Commissioner claims garda security ‘not compromised’ by her use of Gmail
Commercial email services are provided on portable garda devices across the force, but are only used to send non-sensitive material, a senior Garda official has said.
The disclosure was made as Garda Commissioner Nóirín O’Sullivan insisted there is no evidence to suggest the force’s security controls have been compromised by her use of a Gmail account for official business.
Chief administrative officer Joseph Nugent told a meeting of the Policing Authority that Gmail was put in place on devices provided by the force.
“In the very rare occasions when it is needed, it has been used for non-sensitive material,” he said.
Mr Nugent said he was confident there had been no threat to An Garda Síochána’s systems.
He said he had looked at hundreds of emails in the commissioner’s account and was satisfied there was no security issue.
Mr Nugent said certain third party services were used for convenience and never for sensitive material. Only material that was in the public domain, such as speeches, was sent using the email service.
However, he said garda policy on the use of email was currently being reviewed in light of reported attacks by hackers on commercial email providers. The review began in August.
Since then access to Gmail has been prohibited within the force’s physical wired network.
He said members of the force had also been reminded what they could and could not do with personal email accounts.
Mr Nugent said it was not possible to access certain file types on garda systems. There had also been a segregation of systems, so material from official garda emails could not have been pasted into Gmails.
Garda email can only be accessed by devices configured by the force, he said.
“I can’t walk into an internet café and access Garda email,” said Mr Nugent.
Earlier, Commissioner O’Sullivan insisted there is no evidence to suggest the force’s security controls have been compromised by her use of a Gmail account for official business.
Commissioner O’Sullivan told the authority she was happy she had not done anything to compromise security.

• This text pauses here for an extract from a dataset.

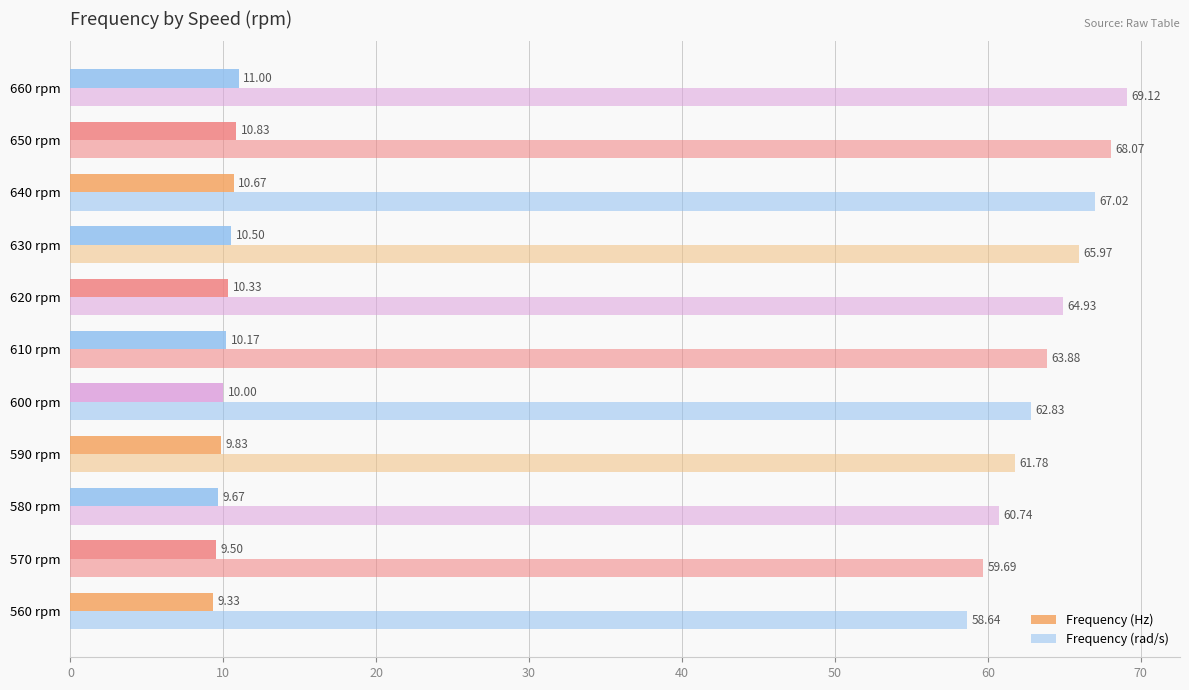

Count the number of categories in the chart.

11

“I just want to out on record that I am very conscious of my obligations to protect national security and policing operations and would under no circumstances use any system which would allow them to be compromised,” she said.
“An Garda Síochána has strong security controls on the use and access to Garda IT. Our systems are secure.

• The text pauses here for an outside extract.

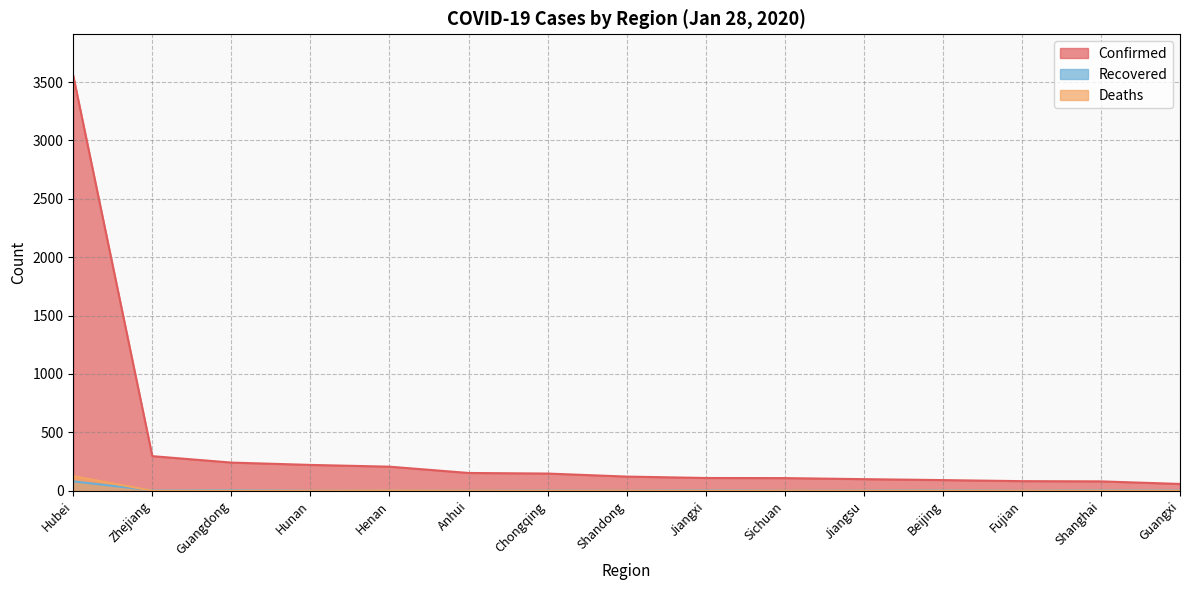

What is the maximum value for Confirmed?

3554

“No evidence exists suggesting that have been compromised.”
Authority member Peter Costello asked if the use of Gmail compromised the Garda’s ability to respond to freedom of information requests.
But Mr Nugent said he didn’t see it as being an issue.
He added that if a Garda device was stolen they could take action to ensure the data they contain is not accessible.
Asked if there was a way of monitoring the content of Gmail traffic on Garda devices, Mr Nugent said it was being looked at as part of the current review.
“We will set up everything we can to add layers to our security system.
Earlier, the commissioner told the authority that despite a round of promotions being announced earlier this week there were “critical vacancies” remaining to be filled.
She estimated that at least 14 further senior positions would fall to be filled on foot of compulsory retirements in the first half of next year.
It is thought the most recent round of appointments were the last to be filled without input from the authority.
“We welcome the future engagement of the Policing Authority in the appointment processes and look forward to active engagement in this regard next year,” she said.